Unlike recent months when the Census Bureau reported some fireworks in the New Housing Starts and Permits data, the April update was relatively tame, and saw Starts rise from an upward revised 1,099K to 1,172K, beating expectations of a 1,125K print, mostly as a result of a 36K increase in multi-family units which however remain depressed below recent peaks from early 2015, which will likely stoke even higher asking rents, already at record highs across the nation.

 

But if starts were better than expected, then the future pipeline in the form of Housing Permits disappointed, with 1,116K units permitted for the month of April, below the 1,135K expected, if a rebound from last month's downward revised 1,077K.

 

The issue, as with the starts data, is the multi-family, aka rental units, barely rebounded and remained at severely depressed levels last seen in 2013: at 348K rental units permitted in April, this is a far cry from the recent highs of 598K in June.
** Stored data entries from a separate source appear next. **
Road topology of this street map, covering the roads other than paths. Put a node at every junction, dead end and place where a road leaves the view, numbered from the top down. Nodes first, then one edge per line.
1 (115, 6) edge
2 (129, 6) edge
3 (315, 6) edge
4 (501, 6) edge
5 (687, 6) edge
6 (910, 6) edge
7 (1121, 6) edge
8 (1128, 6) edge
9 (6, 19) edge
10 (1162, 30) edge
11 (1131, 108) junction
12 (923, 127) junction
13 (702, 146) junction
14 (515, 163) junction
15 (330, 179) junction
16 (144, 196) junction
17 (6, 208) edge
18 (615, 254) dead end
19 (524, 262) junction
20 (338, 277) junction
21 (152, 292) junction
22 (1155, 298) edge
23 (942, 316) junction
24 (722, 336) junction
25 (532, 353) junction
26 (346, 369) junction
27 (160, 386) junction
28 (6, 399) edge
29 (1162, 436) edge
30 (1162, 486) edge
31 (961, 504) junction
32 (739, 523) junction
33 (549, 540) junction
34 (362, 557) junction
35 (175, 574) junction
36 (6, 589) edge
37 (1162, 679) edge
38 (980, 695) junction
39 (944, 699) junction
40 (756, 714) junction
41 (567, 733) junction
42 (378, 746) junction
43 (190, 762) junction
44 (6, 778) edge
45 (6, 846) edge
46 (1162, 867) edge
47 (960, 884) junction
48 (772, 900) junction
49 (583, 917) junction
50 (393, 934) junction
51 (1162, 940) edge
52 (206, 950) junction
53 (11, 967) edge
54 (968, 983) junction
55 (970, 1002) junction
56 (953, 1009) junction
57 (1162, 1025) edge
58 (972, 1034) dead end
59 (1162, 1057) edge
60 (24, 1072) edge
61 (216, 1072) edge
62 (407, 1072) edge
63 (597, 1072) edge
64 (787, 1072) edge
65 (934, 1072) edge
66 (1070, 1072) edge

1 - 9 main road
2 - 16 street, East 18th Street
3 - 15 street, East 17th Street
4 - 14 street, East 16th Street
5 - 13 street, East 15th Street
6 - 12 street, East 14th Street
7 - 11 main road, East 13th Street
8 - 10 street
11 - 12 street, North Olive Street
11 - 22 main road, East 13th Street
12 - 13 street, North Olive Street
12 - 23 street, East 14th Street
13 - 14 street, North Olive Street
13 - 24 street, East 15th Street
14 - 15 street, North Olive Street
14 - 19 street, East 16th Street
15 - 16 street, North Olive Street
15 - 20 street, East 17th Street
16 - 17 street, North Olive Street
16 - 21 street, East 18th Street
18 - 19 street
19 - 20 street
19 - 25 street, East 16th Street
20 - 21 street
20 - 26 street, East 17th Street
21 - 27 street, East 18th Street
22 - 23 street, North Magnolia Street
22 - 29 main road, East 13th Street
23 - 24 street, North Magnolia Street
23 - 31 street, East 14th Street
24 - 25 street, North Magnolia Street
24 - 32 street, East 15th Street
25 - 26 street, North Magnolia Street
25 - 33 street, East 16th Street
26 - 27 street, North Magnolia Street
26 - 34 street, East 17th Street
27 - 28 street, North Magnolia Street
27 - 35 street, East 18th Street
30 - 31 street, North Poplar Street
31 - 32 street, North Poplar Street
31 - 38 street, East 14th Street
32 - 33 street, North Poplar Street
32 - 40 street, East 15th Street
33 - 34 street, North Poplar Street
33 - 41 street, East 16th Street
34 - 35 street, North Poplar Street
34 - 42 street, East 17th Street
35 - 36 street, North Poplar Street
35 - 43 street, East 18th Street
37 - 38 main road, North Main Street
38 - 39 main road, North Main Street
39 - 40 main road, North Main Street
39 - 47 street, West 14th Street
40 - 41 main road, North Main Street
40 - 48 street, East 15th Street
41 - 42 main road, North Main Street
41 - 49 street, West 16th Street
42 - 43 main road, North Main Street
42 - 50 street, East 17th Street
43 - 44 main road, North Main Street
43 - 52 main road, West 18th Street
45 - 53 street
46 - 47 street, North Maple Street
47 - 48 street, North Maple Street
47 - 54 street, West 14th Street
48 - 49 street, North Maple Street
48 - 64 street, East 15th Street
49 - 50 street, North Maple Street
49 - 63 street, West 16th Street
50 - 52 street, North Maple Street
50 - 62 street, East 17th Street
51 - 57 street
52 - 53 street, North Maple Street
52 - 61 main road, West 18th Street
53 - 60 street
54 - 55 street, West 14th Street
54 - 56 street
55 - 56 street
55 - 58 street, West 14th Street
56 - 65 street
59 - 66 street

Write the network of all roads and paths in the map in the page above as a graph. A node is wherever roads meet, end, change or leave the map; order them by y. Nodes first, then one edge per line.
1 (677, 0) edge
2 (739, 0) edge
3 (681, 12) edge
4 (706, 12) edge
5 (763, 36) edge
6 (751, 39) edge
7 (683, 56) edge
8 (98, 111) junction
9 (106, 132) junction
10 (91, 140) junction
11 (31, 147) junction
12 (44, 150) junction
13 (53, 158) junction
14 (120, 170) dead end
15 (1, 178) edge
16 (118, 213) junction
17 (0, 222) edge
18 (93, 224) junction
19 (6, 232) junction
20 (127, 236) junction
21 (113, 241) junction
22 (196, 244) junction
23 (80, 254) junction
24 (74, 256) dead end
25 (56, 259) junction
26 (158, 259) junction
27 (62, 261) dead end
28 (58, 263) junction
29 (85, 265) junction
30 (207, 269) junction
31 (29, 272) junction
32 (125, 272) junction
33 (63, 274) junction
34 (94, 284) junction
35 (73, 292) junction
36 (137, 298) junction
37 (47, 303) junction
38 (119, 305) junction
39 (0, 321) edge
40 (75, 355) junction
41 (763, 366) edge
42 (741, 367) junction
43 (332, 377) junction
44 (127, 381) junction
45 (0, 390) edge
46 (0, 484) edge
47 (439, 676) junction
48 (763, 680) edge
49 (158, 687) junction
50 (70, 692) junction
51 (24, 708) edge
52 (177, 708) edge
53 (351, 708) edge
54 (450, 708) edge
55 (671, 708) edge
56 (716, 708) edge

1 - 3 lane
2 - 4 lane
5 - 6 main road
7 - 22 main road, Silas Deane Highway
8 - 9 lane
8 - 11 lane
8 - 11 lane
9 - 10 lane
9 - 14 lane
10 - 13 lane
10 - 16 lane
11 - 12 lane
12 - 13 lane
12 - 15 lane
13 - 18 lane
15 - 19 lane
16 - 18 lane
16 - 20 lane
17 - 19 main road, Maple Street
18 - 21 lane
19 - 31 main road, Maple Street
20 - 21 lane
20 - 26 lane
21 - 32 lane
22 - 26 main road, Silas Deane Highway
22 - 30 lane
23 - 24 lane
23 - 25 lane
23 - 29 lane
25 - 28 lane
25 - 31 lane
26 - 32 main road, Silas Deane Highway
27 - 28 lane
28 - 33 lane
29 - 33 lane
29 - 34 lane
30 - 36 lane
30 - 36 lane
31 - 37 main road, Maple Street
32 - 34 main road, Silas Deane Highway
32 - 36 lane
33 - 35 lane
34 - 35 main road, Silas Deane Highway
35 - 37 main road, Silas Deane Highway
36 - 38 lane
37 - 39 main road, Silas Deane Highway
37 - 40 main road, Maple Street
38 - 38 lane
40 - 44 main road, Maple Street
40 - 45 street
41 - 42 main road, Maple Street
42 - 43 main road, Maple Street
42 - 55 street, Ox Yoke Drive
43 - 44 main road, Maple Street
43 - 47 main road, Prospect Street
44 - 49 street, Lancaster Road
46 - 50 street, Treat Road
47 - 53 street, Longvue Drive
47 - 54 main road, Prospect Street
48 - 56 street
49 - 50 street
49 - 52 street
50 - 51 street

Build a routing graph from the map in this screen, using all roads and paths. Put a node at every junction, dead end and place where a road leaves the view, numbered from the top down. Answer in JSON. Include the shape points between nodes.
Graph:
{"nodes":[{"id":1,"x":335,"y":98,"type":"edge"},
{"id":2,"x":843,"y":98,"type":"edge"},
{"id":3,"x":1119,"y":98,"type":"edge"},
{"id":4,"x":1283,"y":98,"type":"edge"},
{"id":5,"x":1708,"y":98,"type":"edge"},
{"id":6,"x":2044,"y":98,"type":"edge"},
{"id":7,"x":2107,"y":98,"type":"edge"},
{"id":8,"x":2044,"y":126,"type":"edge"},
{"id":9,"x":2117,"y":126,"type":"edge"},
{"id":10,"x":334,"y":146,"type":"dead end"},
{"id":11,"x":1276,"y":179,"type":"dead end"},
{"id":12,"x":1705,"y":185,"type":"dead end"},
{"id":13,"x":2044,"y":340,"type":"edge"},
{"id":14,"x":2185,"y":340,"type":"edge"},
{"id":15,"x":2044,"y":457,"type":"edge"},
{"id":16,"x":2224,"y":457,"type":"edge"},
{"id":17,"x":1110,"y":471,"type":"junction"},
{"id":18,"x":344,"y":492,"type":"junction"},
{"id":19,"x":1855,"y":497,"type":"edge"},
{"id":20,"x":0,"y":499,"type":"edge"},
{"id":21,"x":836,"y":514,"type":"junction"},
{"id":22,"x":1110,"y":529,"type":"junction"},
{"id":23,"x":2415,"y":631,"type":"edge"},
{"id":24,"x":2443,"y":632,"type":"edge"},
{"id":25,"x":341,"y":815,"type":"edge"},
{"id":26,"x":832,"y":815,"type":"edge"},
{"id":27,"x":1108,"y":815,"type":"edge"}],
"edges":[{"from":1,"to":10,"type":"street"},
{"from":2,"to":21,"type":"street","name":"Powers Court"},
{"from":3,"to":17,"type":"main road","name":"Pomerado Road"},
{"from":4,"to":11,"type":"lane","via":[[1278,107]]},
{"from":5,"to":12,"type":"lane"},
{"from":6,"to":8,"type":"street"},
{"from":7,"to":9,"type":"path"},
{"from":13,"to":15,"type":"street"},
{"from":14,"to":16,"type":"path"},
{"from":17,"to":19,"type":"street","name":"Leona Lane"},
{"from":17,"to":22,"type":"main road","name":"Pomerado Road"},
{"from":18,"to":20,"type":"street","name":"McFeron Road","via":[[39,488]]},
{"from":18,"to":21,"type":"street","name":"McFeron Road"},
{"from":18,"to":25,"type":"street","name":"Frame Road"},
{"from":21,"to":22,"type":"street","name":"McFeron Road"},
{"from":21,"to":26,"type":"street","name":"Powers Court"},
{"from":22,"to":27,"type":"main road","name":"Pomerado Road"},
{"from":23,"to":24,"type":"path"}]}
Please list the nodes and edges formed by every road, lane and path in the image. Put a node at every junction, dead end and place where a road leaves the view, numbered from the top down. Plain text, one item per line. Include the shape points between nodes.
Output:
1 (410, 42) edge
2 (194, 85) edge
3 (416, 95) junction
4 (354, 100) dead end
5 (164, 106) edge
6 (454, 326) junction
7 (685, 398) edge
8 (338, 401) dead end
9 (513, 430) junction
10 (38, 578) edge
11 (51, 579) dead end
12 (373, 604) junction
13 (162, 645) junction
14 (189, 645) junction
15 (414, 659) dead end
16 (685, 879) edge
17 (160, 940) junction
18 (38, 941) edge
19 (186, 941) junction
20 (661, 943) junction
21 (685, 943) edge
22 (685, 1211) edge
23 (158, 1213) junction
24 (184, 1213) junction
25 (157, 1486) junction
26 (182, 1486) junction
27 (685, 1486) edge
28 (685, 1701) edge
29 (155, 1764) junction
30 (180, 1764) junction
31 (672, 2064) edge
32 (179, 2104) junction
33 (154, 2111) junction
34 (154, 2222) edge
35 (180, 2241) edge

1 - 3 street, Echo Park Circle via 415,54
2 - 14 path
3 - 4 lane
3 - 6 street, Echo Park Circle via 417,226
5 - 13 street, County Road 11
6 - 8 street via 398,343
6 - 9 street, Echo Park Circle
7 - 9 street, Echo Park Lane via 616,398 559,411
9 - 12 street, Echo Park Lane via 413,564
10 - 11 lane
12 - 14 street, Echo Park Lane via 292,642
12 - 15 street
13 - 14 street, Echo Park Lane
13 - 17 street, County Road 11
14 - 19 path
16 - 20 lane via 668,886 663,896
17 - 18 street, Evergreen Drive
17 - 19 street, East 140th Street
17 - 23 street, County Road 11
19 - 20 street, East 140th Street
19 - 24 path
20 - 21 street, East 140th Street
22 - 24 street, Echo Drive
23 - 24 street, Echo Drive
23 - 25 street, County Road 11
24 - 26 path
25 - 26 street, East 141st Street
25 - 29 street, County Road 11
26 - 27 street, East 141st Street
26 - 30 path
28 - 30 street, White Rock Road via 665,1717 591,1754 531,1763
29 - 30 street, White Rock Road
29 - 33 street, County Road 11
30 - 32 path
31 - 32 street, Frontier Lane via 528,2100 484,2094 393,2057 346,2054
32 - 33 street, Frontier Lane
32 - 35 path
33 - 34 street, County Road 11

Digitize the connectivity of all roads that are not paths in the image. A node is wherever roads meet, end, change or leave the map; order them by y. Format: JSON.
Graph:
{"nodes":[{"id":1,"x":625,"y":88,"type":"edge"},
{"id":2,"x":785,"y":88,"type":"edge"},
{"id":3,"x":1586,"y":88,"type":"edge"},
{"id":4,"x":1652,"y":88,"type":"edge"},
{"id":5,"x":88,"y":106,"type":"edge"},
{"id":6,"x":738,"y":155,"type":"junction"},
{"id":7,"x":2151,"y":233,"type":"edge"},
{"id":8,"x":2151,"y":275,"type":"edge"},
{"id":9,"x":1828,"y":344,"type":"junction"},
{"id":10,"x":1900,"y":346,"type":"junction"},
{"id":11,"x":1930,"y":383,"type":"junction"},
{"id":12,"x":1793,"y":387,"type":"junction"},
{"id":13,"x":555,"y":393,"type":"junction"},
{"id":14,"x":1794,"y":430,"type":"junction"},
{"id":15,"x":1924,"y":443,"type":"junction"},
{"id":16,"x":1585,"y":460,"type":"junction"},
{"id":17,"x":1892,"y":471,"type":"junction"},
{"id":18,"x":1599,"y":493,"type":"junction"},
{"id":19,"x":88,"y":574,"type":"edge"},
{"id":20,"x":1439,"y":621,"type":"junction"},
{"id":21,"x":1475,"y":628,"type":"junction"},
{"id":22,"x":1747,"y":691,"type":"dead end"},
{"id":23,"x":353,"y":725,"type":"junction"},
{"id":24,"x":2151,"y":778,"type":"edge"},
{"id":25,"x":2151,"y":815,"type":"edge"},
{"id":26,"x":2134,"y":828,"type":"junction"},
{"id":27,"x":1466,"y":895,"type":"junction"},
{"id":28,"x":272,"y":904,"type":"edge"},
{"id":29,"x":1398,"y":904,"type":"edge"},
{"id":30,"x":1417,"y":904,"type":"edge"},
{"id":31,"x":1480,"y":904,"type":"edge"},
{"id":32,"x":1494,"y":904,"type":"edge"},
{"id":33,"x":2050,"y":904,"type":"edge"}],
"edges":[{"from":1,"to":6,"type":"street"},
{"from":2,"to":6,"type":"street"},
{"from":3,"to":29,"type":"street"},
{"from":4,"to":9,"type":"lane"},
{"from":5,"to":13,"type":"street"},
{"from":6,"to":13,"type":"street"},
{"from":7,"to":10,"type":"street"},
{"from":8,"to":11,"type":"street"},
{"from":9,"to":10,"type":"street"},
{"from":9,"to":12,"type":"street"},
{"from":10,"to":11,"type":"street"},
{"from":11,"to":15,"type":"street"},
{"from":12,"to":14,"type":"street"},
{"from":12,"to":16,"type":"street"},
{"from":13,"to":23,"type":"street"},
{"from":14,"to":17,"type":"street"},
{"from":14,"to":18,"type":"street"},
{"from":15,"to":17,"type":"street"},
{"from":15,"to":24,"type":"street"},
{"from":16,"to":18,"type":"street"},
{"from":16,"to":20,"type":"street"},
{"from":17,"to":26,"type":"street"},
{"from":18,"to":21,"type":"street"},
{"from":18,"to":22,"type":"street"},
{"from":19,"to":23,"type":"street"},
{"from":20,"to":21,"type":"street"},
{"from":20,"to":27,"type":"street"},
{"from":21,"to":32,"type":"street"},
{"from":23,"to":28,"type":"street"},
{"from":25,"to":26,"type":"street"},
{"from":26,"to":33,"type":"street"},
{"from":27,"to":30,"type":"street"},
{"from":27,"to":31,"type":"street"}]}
One wonders if this is intentional, because based on soaring asking rents, as shown in the chart below, with Americans increasingly unable or unwilling to buy single-family units, rental prices have exploded to 8% Y/Y based on Census data.

Should multi-family permits and starts remain as depressed as it has been in recent months, we expect that this chart of soaring median asking rents will only accelerate in the near future, and will require a whole host of seasonal adjustments from making its way into the already bubbly CPI data.